Publicado em 1960, o livro retrata, de forma crua e direta, as consequências da miséria, e, até hoje, é uma potente lembrança da importância de políticas públicas e de sua continuidade no enfrentamento da fome e da extrema pobreza no país.
Combate à fome e à extrema pobreza é um processo
“Precisamos ter em mente que essas políticas não são algo estanque. O combate à fome e à extrema pobreza é um processo”, alerta o economista Daniel Balaban, representante no Brasil do Programa Mundial de Alimentos (WFP) da ONU e diretor do Centro de Excelência contra a Fome, em entrevista exclusiva à coluna. Ou seja, quando você descontinua as políticas, o contingente que é atendido por elas volta a enfrentar os mesmos problemas.
Foi o que aconteceu com o Brasil, por exemplo, na época da pandemia de Covid-19. Após sair do Mapa da Fome, em 2014, o país retornou, em 2022, quando várias políticas sociais foram perdendo força por conta da diminuição de seus orçamentos. No ano passado, voltou a sair.

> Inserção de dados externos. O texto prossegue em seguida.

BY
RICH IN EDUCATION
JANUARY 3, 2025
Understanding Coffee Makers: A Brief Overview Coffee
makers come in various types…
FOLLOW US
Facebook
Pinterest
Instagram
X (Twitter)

“Se não tivéssemos políticas públicas de Estado nos países nórdicos, eles também teriam oscilações do número de pessoas passando fome”, diz o representante do WFP. “Lá, não importa se o partido que ganhou é de direita, centro ou esquerda, eles continuam com as políticas de combate à extrema pobreza porque já se convenceram da sua importância”.

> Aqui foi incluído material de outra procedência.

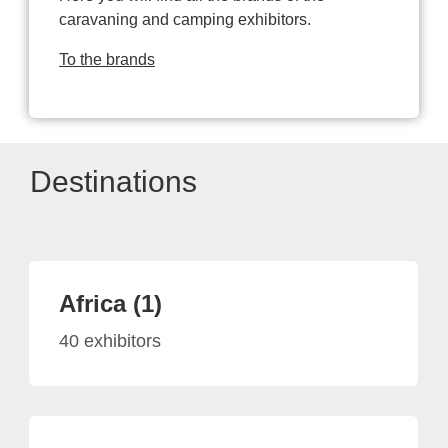
caravaning and camping exhibitors.
To the brands
Destinations
Africa (1)
40 exhibitors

Segundo Balaban, essas políticas são muito mais baratas do que deixar que um enorme contingente da população caia abaixo da linha da pobreza. “Qualquer economista sério faz esse cálculo e mostra que é muito mais caro para o país ter que lidar com as consequências da fome e da extrema pobreza do que criar políticas públicas que impeçam que isso aconteça”, afirma.
Hoje, o Brasil tem menos de 2,5% da população em risco de subnutrição ou de falta de acesso à alimentação suficiente. A fome diminuiu muito nos últimos anos, mas não acabou. Em geral, os mais atingidos, segundo ele, são pessoas que vivem em regiões distantes, ribeirinhos, quilombolas, indígenas, que não conseguem ter acesso, muitas vezes, às políticas públicas.
Alimentação escolar no combate à fome
O Programa Nacional de Alimentação Escolar (PNAE) é uma das maiores políticas públicas de alimentação escolar do mundo. Atende diariamente a cerca de 40 milhões de estudantes em todos os municípios do país, e, segundo o representante do WFP, ajudou o Brasil a sair do Mapa da Fome duas vezes.
Sem ele, Balaban estima que um quarto dos estudantes de famílias mais vulneráveis, o equivalente a 10 milhões de crianças e adolescentes, passariam fome. “Esse seria o contingente atingido mais fortemente, o que não significa que os demais também não fossem impactados”, diz.
Criado em 1955, o programa até alguns anos atrás se resumia à “merenda”, um lanche rápido. “Hoje é uma alimentação acompanhada por nutricionista e fiscalizada pelos Conselhos de Alimentação Escolar”, conta o especialista, que atuou por oito anos como presidente do Fundo Nacional de Desenvolvimento da Educação (FNDE), sendo um dos principais articuladores da Lei Brasileira de Alimentação Escolar, de 2009, responsável pela grande guinada do programa.